TOKYO (Reuters) – Oil prices fell around 1% for the fifth straight year on Thursday after official data showed further spikes in U.S. crude oil and fuel inventories as the ubiquitous pandemic clouded prospects for a recovery in demand.
Brent crude fell 74 cents, or 1.1%, to $ 67.26 a barrel by 0745 GMT after falling 0.6% on Wednesday. US oil also fell 65 cents, or 1%, to $ 63.95 a barrel after falling 0.3% in the previous session. Both contracts are down around 3% in the last five days of the decline.
Government data on Wednesday showed that US crude oil inventories rose for four straight weeks after refineries in the south had to shut down due to extreme cold. An industry report that estimated a decline had raised hopes that the profit margin may have stopped.
US crude oil inventories rose 2.4 million barrels last week, the US Energy Information Administration (EIA) said on Wednesday.

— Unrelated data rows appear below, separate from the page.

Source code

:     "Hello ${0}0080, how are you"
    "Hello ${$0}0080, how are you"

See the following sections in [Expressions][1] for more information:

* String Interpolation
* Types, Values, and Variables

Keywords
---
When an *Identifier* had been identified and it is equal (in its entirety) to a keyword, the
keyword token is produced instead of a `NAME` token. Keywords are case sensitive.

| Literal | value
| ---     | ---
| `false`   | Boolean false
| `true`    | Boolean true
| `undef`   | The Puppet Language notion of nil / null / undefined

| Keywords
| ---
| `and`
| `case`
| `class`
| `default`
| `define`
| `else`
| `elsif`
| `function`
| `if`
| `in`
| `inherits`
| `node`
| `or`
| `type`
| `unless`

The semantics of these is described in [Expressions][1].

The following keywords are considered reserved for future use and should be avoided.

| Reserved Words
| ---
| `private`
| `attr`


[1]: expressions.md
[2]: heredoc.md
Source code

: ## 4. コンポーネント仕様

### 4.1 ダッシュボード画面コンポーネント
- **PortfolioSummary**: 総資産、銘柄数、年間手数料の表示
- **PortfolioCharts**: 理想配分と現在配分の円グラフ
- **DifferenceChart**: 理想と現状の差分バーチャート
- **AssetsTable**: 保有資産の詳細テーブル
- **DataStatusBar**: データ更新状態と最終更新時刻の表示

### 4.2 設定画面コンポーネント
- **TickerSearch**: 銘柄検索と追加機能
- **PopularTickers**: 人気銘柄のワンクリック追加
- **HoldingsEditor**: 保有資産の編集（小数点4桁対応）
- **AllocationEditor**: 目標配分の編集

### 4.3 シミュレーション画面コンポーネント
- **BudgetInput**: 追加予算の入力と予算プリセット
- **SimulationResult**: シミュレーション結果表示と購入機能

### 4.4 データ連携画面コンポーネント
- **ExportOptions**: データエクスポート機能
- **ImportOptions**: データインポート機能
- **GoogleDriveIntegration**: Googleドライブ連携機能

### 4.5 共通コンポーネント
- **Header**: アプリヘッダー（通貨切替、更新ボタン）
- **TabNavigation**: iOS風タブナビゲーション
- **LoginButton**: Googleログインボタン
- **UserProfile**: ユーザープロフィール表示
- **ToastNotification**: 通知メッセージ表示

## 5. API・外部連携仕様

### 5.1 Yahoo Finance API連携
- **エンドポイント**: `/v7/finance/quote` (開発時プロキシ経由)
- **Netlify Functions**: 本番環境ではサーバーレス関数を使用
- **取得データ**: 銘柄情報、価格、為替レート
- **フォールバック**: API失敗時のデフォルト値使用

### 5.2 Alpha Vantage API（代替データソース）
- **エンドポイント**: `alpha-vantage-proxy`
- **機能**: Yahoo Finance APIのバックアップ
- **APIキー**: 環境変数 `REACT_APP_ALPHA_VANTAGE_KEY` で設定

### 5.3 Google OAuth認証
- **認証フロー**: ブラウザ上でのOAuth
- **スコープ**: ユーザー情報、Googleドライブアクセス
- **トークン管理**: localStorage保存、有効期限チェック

That was a day after the American Petroleum Institute (API) forecast a 1 million barrels decline on Tuesday.
Gasoline and diesel inventories rose contrary to analysts’ expectations for a decline.
“US MSRP inventory numbers were more bearish than the previous day’s API numbers,” ING Economics said, noting that inventory levels exceeded 500 million barrels for the first time this year.
“Refineries continue to bring back capacity after the freezing conditions in February,” ING said, adding that throughput rates before the cold snap are still below average.
On the demand side, a slowdown in some vaccination programs and the prospect of further restrictions on the fight against the coronavirus have mitigated expectations for a recovery in fuel consumption.
A number of European countries have stopped using AstraZeneca’s COVID-19 vaccine due to concerns about possible side effects.
Coronavirus cases are also on the rise in Germany, while Italy is planning a national lockdown for the Easter lockdown and France will put in place stricter restrictions.